Voy con P., una bruja atlántica salida inesperadamente del bosque de las casualidades. Eh, que empieza. Primera fila. Hay mucha gente. ¿De dónde han salido? Voy a pedir una copa. Joder, qué cola para los tickets. Me empiezo a mosquear por la incompetencia de los de la caja. Claro, de lunes a viernes deben estar estudiando FP. Decido comprar muchos tickets, luego me sobrarían. Allí está María Rodríguez, La Mala, la poetisa del arrabal, guapa, escotada y provocadora, tocada con su pañuelo de lunares. Estoy preparada pa ti, ¿estás preparado pa mí? De pensar que me dijera esto a mí directamente, bis a bis, me entran sudores fríos. El personal: un DJ, un MC, una corista, un guitarra de pelo afro-imposible y una bailarina que, sólo de mirarla, me agota. Hip-hop, a bailar, esto es una fiesta. A ver esas manos arriba, hala, yo también. Un energúmeno descamisado y ebrio me empuja, y tira un cubata entero (¡bebe-sin.sed!) al escenario. La Mala no se inmuta. P. baila, encantada, no esperaba tan tremenda fiesta. La puesta en escena es impecable, estudiada, ahora que me voy para allá, ahora que me vengo. La gente corea (del sur) las letras, es increíble, se las saben, no me había enterado yo de que esta chica es una estrella. Y lo es, hay algo en ella que refulge, y te da la impresión de que tras esa actitud macarra, barriobajera, se esconde un volcán de emociones, de pasiones y sueños… Es una de esas mujeres por las que algún pobre diablo perderá la cabeza. Por suerte, yo no tendré la oportunidad. Ya me canso, y la energía de los demás me empieza a irritar. Pero se acaba. Perfecto. Ni mucho ni poco. Vamos a tomar unas copas al bar y, ¡oh sorpresa!, ahí llega María, con su troupe, a cenar. Voy a pedirle un autógrafo para C., que aunque dice que le da igual, sé que le encanta coleccionar esas cosas. ¿Me firmas la entrada para mi amigo C.? Sí, claro. ¿Y tú, no me piensah desir tu nombre? Me sonrojo hasta los tobillos y se lo digo. Me la dedica también y me la devuelve, mirándome intensamente. Gira ciento ochenta grados y se va, mientras yo me quedo bobo, quieto. ¡Qué mala es la María!
Y Dos.
Cartagena, unos días después.
¿Qué no hay entradas? ¡Me cago en la hostia! Um. Tres entradas (voy con las hermanas A.) en la reventa, una pasta. En estos momentos adquiere sentido el lunesaviernes. Otra vez a la primera fila. El concierto es idéntico al del otro día. María lleva hoy una minifalda, hortera, me pone. Hace calor, el alcól sube mucho, estoy borracho, bailo, canto, levanto las manos. Yo ya estoy vendido, incondicional, enamorado. Uy, creo que me ha mirado. O no. Los sueños a la orilla del mar son siempre más intensos. El público, literalmente, delira con el chou. Hago fotos en las que no se ve nada con mi móvil. Qué perullada. María suda, y yo con ella. Tu propon-pon. Otra caipirinha. Vamos allá, que hay luna llena, y los guardia civiles duermen el sueño de los gitanos eléctricos, como diría el granaíno.

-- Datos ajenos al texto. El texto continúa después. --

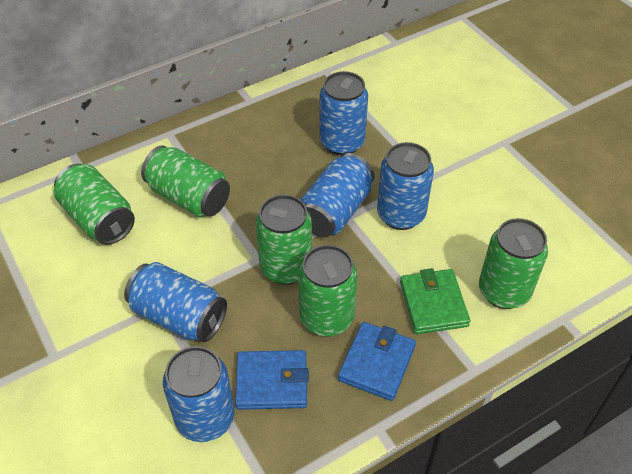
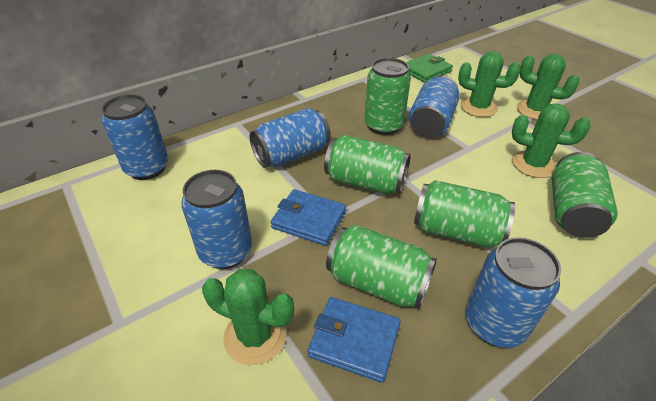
green cactus: 0 -> 4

Exhausta, exhausto, la cosa termina. Adiós, María, tú si que eres buena. De vuelta, mantengo el coche entre las dos líneas, como si fuera un vídeojuego. La luna me sonríe y llego a casa. Soñaré contigo de nuevo.
EPILOGO
La belleza puede estar escondida detrás de cada rincón, de cada esquina, pero hay que tener los ojos bien abiertos para detectarla.